La doctrine sociale de l'Église (DSE) est l'ensemble des enseignements du Magistère catholique sur la dignité de la personne humaine, le bien commun et l'organisation juste de la société. Elle ne constitue ni une « troisième voie » entre capitalisme et socialisme, ni une idéologie politique : c'est un corps de réflexion théologique et morale qui se développe, de texte en texte, depuis 1891.
Un arc de 135 ans
Tout commence avec Rerum Novarum (Léon XIII, 1891), qui répond à la question ouvrière née de la révolution industrielle : juste salaire, droit d'association, dignité du travailleur. Quarante ans plus tard, Quadragesimo Anno (Pie XI, 1931) en tire les leçons après la crise économique de 1929. Le Concile Vatican II, avec Gaudium et Spes (1965), élargit la réflexion à l'Église dans le monde de ce temps tout entier. Suivent les grandes encycliques sociales de Jean XXIII, Paul VI et Jean-Paul II — jusqu'à Laudato Si' (François, 2015) et Fratelli Tutti (François, 2020), qui étendent la doctrine sociale à l'écologie intégrale et à la fraternité universelle. En 2026, Magnifica Humanitas (Léon XIV) l'applique à son tour au défi de l'intelligence artificielle.

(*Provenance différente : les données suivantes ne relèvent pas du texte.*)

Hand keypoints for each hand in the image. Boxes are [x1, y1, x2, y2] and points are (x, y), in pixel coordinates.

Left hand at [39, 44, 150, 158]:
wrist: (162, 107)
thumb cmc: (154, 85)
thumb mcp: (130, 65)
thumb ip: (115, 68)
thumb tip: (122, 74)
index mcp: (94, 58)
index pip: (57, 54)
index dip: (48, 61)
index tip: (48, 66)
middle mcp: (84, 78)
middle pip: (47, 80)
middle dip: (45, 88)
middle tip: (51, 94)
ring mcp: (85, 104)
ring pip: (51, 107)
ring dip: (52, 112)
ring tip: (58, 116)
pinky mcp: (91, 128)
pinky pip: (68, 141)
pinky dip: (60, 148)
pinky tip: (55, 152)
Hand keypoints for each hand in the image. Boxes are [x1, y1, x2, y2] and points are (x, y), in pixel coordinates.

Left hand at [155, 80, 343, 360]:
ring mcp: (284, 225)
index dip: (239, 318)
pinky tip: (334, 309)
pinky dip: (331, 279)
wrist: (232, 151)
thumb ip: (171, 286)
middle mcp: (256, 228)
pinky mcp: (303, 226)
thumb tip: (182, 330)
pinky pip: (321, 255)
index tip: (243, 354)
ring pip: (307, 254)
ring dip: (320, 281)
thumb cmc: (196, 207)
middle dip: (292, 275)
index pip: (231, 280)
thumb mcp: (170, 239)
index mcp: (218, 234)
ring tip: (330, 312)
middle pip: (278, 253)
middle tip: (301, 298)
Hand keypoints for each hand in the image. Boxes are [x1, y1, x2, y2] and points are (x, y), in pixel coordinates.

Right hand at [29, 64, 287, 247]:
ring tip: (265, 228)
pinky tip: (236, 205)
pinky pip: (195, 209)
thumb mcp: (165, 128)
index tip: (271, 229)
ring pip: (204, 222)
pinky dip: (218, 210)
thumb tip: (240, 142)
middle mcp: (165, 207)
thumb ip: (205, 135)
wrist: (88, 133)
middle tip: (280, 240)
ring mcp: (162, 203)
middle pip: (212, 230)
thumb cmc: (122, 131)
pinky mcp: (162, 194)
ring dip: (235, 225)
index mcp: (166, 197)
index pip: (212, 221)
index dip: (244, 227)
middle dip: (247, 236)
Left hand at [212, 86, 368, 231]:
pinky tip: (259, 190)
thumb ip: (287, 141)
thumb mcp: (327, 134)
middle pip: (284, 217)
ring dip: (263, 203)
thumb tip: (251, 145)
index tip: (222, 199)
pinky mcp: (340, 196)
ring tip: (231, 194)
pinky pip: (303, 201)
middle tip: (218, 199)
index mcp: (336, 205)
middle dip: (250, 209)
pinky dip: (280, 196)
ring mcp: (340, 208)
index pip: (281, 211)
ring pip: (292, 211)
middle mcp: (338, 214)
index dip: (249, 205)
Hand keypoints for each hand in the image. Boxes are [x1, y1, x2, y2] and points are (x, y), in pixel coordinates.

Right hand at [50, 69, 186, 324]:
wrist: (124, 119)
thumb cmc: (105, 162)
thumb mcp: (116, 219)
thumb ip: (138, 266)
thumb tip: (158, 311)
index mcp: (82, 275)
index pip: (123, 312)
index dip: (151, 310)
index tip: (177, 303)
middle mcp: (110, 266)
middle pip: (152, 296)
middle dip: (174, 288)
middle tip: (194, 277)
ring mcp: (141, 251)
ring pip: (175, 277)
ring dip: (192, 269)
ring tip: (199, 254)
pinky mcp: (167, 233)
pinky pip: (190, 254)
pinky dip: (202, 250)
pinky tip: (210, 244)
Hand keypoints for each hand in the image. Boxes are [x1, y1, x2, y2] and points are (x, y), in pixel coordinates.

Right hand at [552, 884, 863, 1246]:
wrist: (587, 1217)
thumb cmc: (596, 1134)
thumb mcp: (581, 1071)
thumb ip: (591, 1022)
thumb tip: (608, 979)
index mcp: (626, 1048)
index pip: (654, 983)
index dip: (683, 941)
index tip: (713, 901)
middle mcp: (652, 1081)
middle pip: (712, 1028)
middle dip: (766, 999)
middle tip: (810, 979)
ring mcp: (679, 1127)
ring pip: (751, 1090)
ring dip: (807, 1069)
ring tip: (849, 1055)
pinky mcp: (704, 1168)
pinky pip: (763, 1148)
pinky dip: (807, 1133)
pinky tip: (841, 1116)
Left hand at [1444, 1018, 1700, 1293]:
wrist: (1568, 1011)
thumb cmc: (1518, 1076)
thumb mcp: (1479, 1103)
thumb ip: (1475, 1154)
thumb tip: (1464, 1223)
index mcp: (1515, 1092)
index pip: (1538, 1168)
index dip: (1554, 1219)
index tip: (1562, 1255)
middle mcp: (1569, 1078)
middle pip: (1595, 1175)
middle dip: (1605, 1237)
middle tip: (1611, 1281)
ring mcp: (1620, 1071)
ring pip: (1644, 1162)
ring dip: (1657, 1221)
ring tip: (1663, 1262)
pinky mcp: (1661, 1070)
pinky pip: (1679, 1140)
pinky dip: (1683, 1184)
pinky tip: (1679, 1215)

Quatre principes fondamentaux
La dignité de la personne humaine — fondement et critère de tout le reste : chaque être humain a une valeur infinie, indépendante de ce qu'il produit ou possède.
Le bien commun — l'ensemble des conditions sociales qui permettent à chacun, et à tous, d'atteindre leur plein développement.
La subsidiarité — ce qui peut être accompli par une communauté plus petite ou plus proche ne doit pas être absorbé par un échelon supérieur.
La solidarité — la détermination ferme et persévérante de s'engager pour le bien d'autrui, au-delà des intérêts particuliers.